Localization and characterization of flavivirus envelope glycoprotein cross-reactive epitopes

doi:10.1128/JVI.78.24.13975-13986.2004

. 2004 Dec;78(24):13975-86.

doi: 10.1128/JVI.78.24.13975-13986.2004.

Localization and characterization of flavivirus envelope glycoprotein cross-reactive epitopes

Wayne D Crill ¹, Gwong-Jen J Chang

Affiliations

PMID: 15564505
PMCID: PMC533943
DOI: 10.1128/JVI.78.24.13975-13986.2004

Localization and characterization of flavivirus envelope glycoprotein cross-reactive epitopes

Wayne D Crill et al. J Virol. 2004 Dec.

. 2004 Dec;78(24):13975-86.

doi: 10.1128/JVI.78.24.13975-13986.2004.

Authors

Wayne D Crill ¹, Gwong-Jen J Chang

Affiliation

¹ Arbovirus Diseases Branch, Division of Vector-Borne Infectious Diseases, Centers for Disease Control and Prevention, Public Health Service, U.S. Department of Health and Human Services, P.O. Box 2087, Fort Collins, CO 80522, USA. wcrill@cdc.gov.

PMID: 15564505
PMCID: PMC533943
DOI: 10.1128/JVI.78.24.13975-13986.2004

Abstract

The flavivirus E glycoprotein, the primary antigen that induces protective immunity, is essential for membrane fusion and mediates binding to cellular receptors.

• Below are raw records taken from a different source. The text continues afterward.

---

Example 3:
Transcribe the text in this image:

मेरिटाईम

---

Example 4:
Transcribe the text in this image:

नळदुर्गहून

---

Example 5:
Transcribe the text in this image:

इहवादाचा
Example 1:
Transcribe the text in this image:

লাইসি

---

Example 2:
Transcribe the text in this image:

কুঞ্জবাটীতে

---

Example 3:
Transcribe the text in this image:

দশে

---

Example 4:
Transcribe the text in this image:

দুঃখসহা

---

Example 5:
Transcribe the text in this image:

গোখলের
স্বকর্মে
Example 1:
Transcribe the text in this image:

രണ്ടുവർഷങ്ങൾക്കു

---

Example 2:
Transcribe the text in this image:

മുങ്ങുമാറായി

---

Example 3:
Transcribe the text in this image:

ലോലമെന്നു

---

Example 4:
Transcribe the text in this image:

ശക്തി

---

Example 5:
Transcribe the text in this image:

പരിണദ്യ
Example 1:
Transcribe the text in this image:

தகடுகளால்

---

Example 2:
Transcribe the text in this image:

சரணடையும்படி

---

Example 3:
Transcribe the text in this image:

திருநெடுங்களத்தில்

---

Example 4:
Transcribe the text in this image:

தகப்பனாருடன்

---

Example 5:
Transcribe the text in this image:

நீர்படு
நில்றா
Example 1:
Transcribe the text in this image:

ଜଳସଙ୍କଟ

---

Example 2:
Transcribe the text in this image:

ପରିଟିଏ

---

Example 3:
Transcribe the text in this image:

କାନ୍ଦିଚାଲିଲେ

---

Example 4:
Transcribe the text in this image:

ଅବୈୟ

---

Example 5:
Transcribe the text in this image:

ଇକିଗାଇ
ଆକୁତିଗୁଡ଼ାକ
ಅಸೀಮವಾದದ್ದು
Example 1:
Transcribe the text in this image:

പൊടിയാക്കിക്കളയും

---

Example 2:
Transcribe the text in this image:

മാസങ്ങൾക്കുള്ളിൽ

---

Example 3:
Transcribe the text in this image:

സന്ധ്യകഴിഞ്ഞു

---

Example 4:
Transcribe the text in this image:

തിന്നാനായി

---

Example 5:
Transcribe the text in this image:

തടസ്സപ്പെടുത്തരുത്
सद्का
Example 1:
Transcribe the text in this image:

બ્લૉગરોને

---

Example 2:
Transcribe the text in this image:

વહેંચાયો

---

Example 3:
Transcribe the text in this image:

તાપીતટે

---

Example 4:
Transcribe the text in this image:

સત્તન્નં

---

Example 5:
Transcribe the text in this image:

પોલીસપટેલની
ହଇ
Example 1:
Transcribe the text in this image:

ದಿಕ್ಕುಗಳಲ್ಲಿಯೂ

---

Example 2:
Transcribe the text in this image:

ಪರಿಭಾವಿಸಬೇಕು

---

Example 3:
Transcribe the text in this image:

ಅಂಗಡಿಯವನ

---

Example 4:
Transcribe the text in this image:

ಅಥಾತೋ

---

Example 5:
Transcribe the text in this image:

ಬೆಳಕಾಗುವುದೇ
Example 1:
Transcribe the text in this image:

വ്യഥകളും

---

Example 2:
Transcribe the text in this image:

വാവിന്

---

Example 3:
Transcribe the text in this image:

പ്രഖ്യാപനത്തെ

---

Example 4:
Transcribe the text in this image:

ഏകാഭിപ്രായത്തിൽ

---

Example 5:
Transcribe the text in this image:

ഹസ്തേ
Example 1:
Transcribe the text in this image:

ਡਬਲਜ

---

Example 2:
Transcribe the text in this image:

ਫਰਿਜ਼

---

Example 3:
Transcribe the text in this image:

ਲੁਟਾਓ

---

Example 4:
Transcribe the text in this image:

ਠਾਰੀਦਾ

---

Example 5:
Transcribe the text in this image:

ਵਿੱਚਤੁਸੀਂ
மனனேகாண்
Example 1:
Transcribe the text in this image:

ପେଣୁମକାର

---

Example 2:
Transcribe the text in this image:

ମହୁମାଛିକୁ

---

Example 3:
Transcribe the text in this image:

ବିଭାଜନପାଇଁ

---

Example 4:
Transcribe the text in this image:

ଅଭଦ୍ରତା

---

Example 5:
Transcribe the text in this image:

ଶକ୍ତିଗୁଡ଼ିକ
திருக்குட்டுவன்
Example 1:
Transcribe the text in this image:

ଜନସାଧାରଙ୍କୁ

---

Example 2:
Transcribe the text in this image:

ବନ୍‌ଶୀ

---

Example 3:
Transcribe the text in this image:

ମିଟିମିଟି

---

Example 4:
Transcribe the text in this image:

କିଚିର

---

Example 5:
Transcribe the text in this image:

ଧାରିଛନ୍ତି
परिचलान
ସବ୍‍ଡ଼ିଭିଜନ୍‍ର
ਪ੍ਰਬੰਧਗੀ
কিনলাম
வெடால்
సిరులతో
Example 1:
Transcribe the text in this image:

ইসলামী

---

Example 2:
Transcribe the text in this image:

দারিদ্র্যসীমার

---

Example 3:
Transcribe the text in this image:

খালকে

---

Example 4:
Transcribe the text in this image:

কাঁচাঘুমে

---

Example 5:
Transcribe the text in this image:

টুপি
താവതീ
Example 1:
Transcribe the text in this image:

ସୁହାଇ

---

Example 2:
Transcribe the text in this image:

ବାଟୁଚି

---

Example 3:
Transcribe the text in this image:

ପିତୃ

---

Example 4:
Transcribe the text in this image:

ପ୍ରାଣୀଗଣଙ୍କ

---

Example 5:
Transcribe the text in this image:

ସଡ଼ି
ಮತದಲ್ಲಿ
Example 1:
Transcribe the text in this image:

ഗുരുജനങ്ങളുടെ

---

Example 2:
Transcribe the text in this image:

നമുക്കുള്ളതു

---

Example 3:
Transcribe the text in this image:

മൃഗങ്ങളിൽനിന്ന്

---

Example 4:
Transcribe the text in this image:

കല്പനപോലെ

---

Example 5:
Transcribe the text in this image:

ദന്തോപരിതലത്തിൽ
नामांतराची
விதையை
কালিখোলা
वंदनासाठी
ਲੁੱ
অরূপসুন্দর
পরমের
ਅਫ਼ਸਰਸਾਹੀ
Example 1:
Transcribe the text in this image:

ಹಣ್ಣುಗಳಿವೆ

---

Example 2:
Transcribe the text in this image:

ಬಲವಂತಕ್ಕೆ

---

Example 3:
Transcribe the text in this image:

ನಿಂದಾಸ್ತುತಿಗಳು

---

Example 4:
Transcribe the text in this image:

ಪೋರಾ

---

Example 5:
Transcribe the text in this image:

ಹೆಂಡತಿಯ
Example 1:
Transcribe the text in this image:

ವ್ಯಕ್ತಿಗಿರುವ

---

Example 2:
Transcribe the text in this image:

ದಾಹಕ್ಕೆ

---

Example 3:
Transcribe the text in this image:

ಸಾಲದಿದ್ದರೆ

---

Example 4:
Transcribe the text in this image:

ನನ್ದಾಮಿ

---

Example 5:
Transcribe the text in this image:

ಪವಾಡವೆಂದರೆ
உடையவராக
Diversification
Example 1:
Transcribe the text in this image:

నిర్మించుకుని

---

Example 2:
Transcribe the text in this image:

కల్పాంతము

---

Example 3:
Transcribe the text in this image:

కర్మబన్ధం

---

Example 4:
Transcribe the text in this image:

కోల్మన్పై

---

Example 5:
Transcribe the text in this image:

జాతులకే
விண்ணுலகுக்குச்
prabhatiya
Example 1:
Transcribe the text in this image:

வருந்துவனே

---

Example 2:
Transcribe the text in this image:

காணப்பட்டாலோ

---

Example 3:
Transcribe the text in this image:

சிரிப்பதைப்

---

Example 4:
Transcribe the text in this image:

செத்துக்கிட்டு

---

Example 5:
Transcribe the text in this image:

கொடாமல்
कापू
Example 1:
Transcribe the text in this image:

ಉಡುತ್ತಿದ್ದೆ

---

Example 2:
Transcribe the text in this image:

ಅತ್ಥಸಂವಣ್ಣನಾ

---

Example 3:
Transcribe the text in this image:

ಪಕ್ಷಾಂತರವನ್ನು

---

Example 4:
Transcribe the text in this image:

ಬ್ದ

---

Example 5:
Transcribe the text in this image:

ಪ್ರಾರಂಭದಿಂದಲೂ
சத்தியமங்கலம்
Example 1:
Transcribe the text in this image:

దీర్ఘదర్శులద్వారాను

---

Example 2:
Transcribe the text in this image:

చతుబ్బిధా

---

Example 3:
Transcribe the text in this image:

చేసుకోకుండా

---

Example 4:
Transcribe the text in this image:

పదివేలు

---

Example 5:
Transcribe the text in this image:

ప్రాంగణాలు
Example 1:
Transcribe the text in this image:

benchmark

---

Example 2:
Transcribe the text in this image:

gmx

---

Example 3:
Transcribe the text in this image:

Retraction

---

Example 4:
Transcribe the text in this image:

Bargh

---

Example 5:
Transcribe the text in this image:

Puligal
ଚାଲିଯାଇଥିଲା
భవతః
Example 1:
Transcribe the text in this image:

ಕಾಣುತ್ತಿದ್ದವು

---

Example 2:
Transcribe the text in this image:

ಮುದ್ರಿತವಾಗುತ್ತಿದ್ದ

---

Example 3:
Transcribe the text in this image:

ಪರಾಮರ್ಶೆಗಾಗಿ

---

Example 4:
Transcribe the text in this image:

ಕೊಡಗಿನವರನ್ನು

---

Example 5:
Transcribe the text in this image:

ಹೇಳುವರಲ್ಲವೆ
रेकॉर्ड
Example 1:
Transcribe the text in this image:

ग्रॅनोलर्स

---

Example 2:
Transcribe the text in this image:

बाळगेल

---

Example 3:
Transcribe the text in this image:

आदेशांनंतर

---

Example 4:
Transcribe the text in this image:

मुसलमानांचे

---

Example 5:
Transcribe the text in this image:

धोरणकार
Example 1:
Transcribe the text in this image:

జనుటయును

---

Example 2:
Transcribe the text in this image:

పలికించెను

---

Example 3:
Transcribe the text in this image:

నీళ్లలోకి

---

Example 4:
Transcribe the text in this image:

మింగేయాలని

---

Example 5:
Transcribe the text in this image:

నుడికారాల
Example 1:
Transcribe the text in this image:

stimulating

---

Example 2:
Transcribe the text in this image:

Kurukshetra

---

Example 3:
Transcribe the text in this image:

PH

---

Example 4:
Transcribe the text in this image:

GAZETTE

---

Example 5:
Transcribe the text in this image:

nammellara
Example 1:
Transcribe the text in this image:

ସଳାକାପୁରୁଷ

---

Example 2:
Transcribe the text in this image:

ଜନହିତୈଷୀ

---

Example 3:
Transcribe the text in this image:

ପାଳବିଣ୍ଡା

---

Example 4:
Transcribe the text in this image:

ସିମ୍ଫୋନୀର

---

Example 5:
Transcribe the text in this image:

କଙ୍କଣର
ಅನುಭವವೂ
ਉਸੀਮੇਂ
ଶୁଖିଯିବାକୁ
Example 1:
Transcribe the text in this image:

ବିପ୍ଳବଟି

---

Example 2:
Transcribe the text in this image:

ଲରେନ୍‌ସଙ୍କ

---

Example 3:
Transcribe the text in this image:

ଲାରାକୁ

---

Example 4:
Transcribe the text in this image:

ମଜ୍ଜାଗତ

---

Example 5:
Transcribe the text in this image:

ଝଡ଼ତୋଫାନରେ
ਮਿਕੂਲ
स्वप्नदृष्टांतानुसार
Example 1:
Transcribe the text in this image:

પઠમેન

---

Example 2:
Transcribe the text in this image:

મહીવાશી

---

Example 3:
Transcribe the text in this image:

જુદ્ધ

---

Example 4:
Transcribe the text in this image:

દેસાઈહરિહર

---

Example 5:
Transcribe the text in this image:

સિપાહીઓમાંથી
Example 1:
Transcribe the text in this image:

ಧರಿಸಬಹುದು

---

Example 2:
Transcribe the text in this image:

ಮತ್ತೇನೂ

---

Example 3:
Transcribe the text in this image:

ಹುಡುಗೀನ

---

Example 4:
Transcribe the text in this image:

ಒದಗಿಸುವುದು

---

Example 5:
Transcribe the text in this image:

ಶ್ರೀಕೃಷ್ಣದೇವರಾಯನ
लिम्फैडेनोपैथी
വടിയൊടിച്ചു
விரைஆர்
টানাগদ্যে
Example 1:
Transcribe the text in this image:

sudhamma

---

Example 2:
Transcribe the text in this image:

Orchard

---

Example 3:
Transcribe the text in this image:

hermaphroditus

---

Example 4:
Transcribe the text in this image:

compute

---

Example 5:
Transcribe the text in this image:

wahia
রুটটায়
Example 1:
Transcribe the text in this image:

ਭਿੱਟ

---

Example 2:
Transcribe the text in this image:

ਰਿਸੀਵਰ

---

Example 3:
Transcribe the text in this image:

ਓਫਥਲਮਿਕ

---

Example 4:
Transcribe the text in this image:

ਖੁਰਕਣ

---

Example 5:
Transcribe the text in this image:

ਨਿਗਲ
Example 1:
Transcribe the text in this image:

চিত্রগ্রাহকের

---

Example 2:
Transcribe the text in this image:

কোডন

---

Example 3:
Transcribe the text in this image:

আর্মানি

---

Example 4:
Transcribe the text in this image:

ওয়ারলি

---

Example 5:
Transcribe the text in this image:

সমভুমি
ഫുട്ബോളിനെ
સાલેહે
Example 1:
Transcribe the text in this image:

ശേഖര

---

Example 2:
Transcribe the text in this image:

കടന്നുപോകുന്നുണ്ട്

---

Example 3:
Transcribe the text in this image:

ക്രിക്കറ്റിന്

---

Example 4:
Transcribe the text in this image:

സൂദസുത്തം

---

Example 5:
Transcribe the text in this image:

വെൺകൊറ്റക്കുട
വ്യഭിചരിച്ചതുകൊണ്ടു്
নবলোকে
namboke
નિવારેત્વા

Human flavivirus infections stimulate virus species-specific as well as flavivirus cross-reactive immune responses. Flavivirus cross-reactive antibodies in human sera create a serious problem for serodiagnosis, especially for secondary flavivirus infections, due to the difficulty of differentiating primary from secondary cross-reactive serum antibodies. The presence of subneutralizing levels of flavivirus cross-reactive serum antibodies may result in a dramatic increase in the severity of secondary flavivirus infections via antibody-dependent enhancement. An understanding of flavivirus E-glycoprotein cross-reactive epitopes is therefore critical for improving public health responses to these serious diseases. We identified six E-glycoprotein residues that are incorporated into three distinct flavivirus cross-reactive epitopes. Two of these epitopes which are recognized by distinct monoclonal antibodies contain overlapping continuous residues located within the highly conserved fusion peptide. The third epitope consists of discontinuous residues that are structurally related to the strictly conserved tryptophan at dengue virus serotype 2 E-glycoprotein position 231.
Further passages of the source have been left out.